But state leaders soon may be unable to set their own timetable for addressing the lists.
That’s because the U.S. Justice Department has been conducting an investigation into whether the waiting list for individuals with physical disabilities violates the Americans With Disabilities Act and court decisions including the U.S. Supreme Court’s 1999 Olmstead case, which ruled that a disabled person has a right to live in the “least restrictive environment.”
That investigation could lead to a lawsuit, and eventually a costly remedy being forced on Kansas. Georgia has had to spend $100 million on disability services since 2009 as part of a settlement agreement with the federal government.
“Wisdom would tell you we should handle this waiting-list issue on our own terms, proactively,” Tim Wood, manager of the Topeka-based Disability Rights Center of Kansas’ “End the Wait” campaign, told The Eagle editorial board.
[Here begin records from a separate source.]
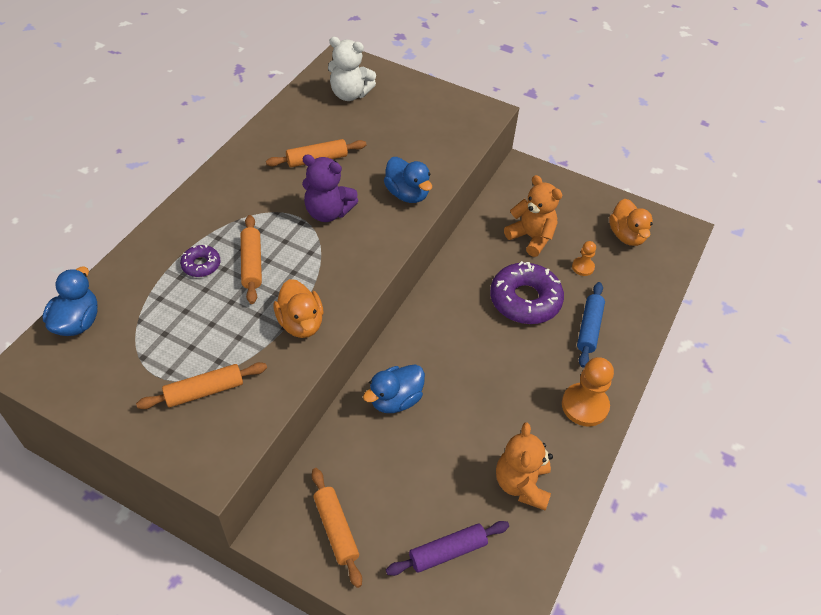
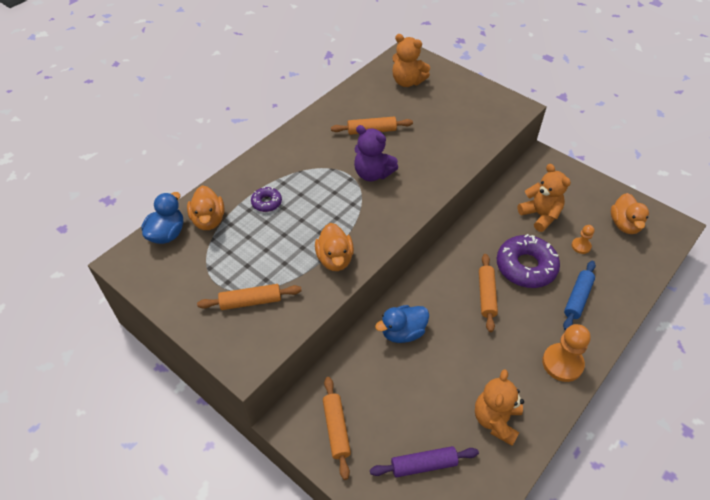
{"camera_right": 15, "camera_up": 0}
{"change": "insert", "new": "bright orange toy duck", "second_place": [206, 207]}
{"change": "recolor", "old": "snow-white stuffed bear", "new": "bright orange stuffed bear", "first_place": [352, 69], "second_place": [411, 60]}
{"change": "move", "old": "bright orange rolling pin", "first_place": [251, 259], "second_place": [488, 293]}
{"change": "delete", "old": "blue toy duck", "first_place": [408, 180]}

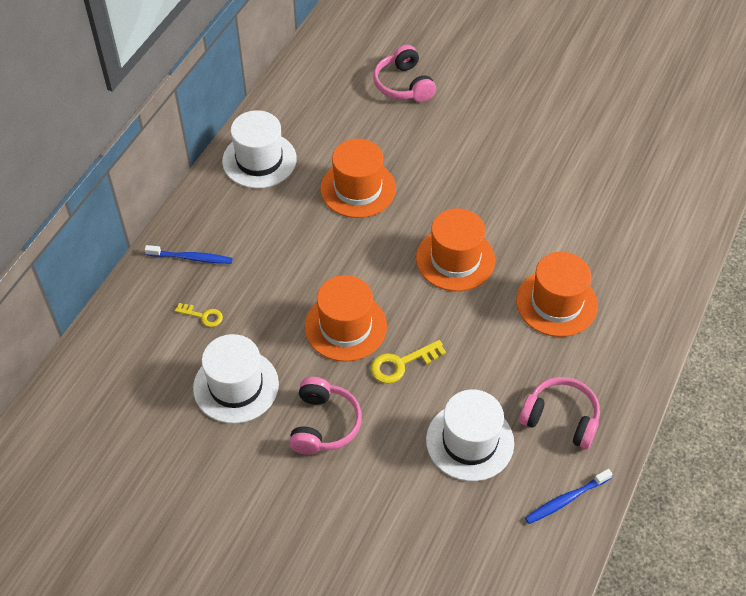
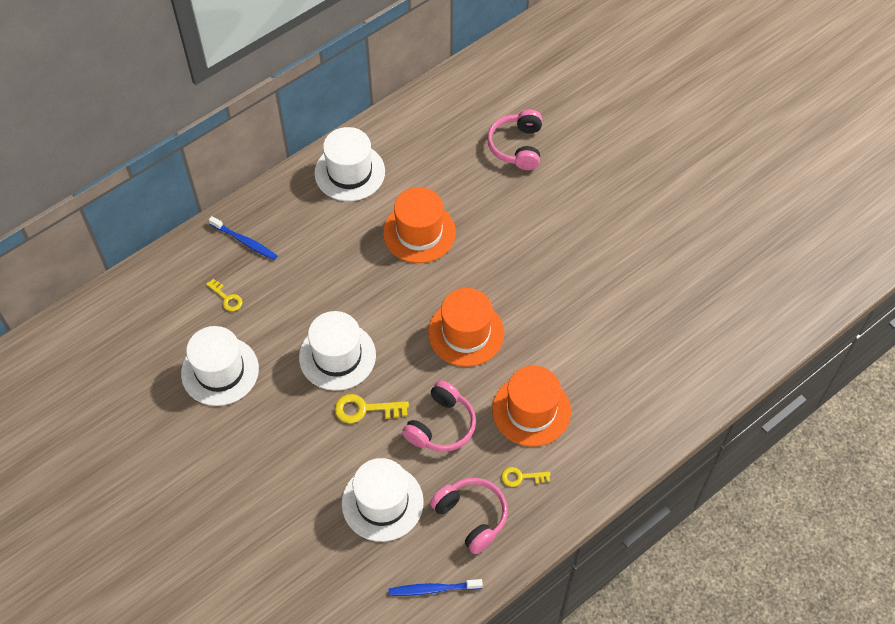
{"camera_right": 25, "camera_up": 5}
{"change": "recolor", "old": "bright orange tall hat", "new": "snow-white tall hat", "first_place": [346, 318], "second_place": [337, 351]}
{"change": "move", "old": "rose-pink headset", "first_place": [325, 416], "second_place": [439, 416]}
{"change": "insert", "new": "golden door key", "second_place": [526, 477]}

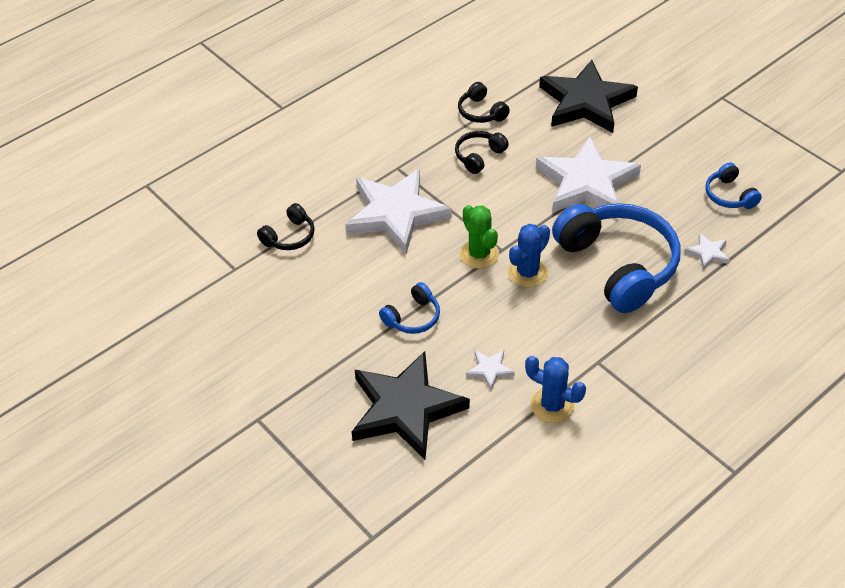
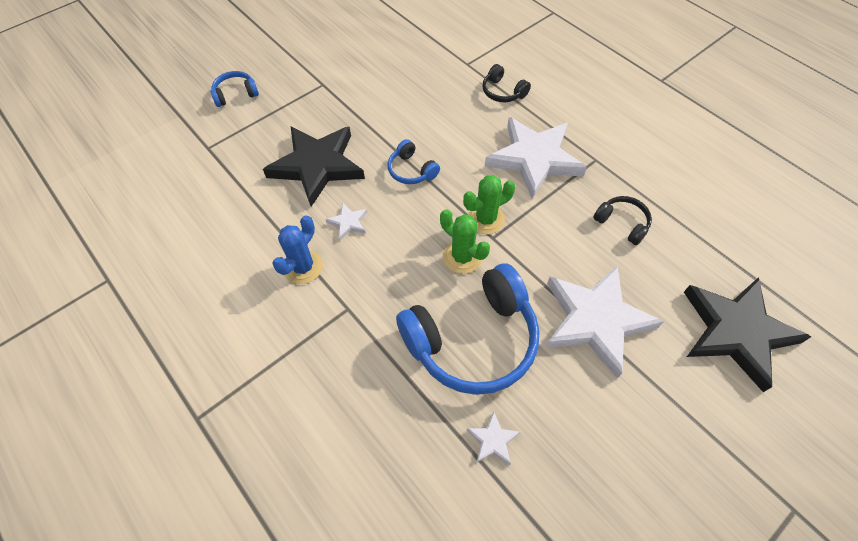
{"camera_right": 90, "camera_up": 10}
{"change": "move", "old": "blue headset", "first_place": [733, 185], "second_place": [235, 89]}
{"change": "recolor", "old": "blue prickly plant", "new": "leaf-green prickly plant", "first_place": [529, 255], "second_place": [465, 241]}
{"change": "delete", "old": "jet-black headset", "first_place": [484, 102]}

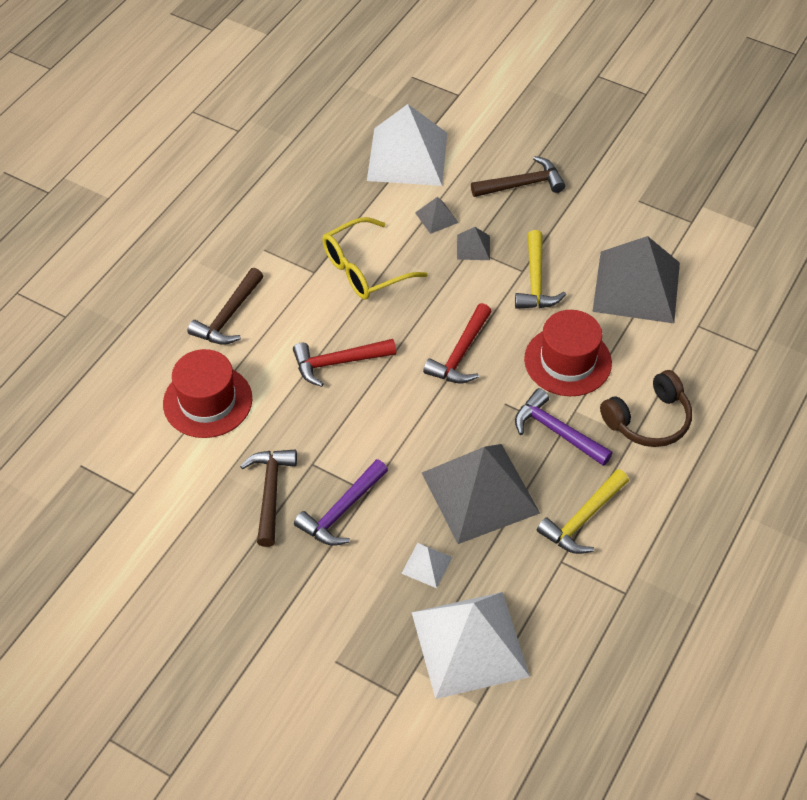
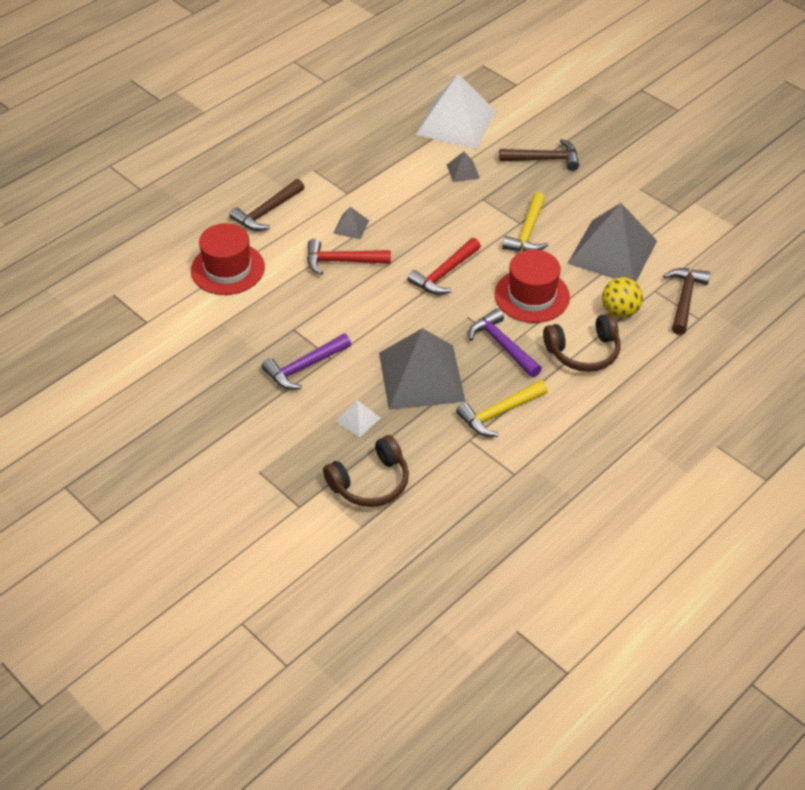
{"camera_right": 15, "camera_up": -5}
{"change": "replace", "old": "snow-white pyramid shape", "new": "dark brown headset", "first_place": [471, 645], "second_place": [366, 471]}
{"change": "move", "old": "gray pyramid shape", "first_place": [473, 243], "second_place": [351, 223]}
{"change": "insert", "new": "golden ball", "second_place": [622, 297]}
{"change": "move", "old": "dark brown hammer", "first_place": [268, 498], "second_place": [686, 301]}
{"change": "delete", "old": "golden spectacles", "first_place": [375, 258]}

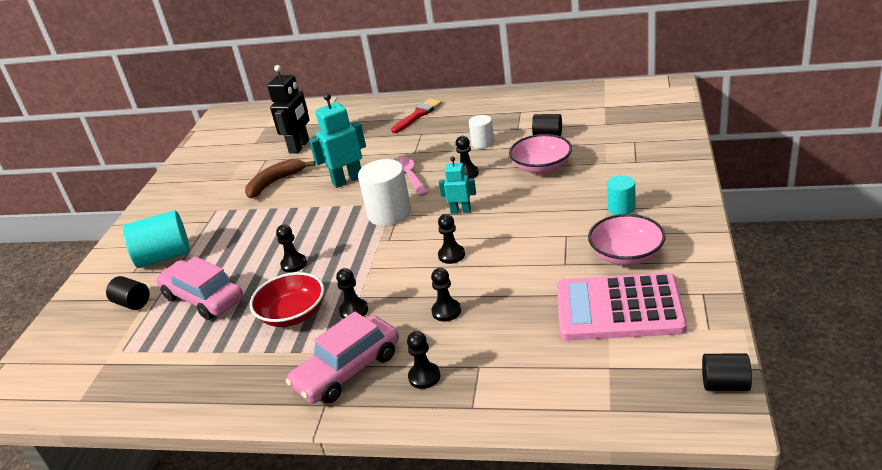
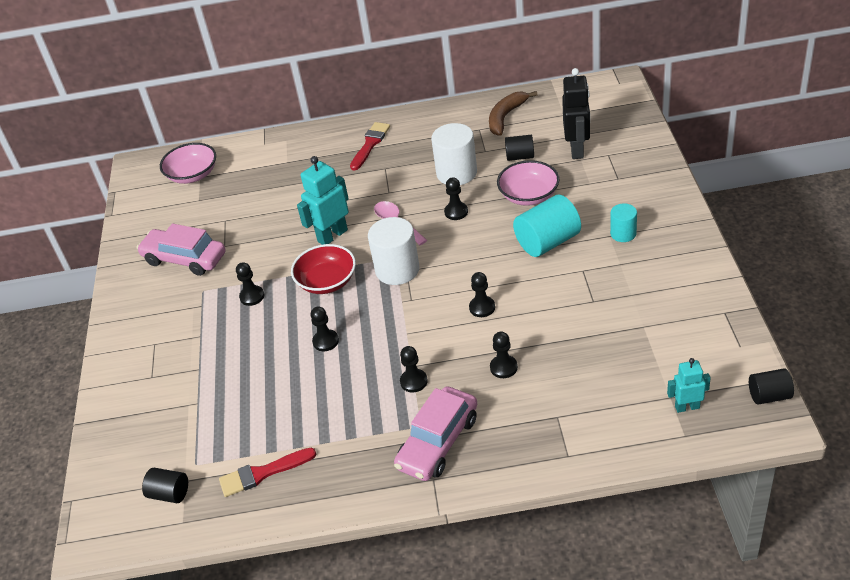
{"camera_right": -15, "camera_up": 10}
{"change": "move", "old": "rose-pink car", "first_place": [199, 288], "second_place": [181, 250]}
{"change": "move", "old": "jet-black solid cylinder", "first_place": [128, 293], "second_place": [165, 485]}
{"change": "move", "old": "rose-pink deep dish", "first_place": [627, 239], "second_place": [188, 163]}
{"change": "insert", "new": "crimson brush", "second_place": [267, 472]}
{"change": "move", "old": "jet-black pawn", "first_place": [424, 360], "second_place": [250, 284]}
{"change": "move", "old": "crimson deep dish", "first_place": [287, 299], "second_place": [323, 269]}
{"change": "resize", "old": "snow-white solid cylinder", "first_place": [481, 132], "second_place": [454, 154], "factor": 1.75}
{"change": "move", "old": "dark brown banana fruit", "first_place": [280, 179], "second_place": [513, 113]}
{"change": "move", "old": "aqua solid cylinder", "first_place": [156, 239], "second_place": [547, 226]}
{"change": "move", "old": "jet-black robot figure", "first_place": [288, 109], "second_place": [576, 113]}
{"change": "move", "old": "aqua robot figure", "first_place": [457, 185], "second_place": [689, 385]}
{"change": "delete", "old": "rose-pink pocket calculator", "first_place": [622, 306]}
Wood and other advocates plan to ramp up their campaign in time for the 2013 legislative session, looking to a long-neglected legislative blueprint for guidance on how to not only reduce waiting lists but expand and strengthen the home- and community-based services system. Another meeting is planned in Sedgwick County for Aug. 14 or 16 (for more information, call 785-273-9661).
The campaign aims to reduce the waiting list for services for the developmentally disabled, which includes more than 3,200 people without services and another nearly 1,700 awaiting additional services.
The wait averages 30 months but can stretch on for years.
Looking the other way won’t make these lists disappear, nor do anything to help the people languishing on them.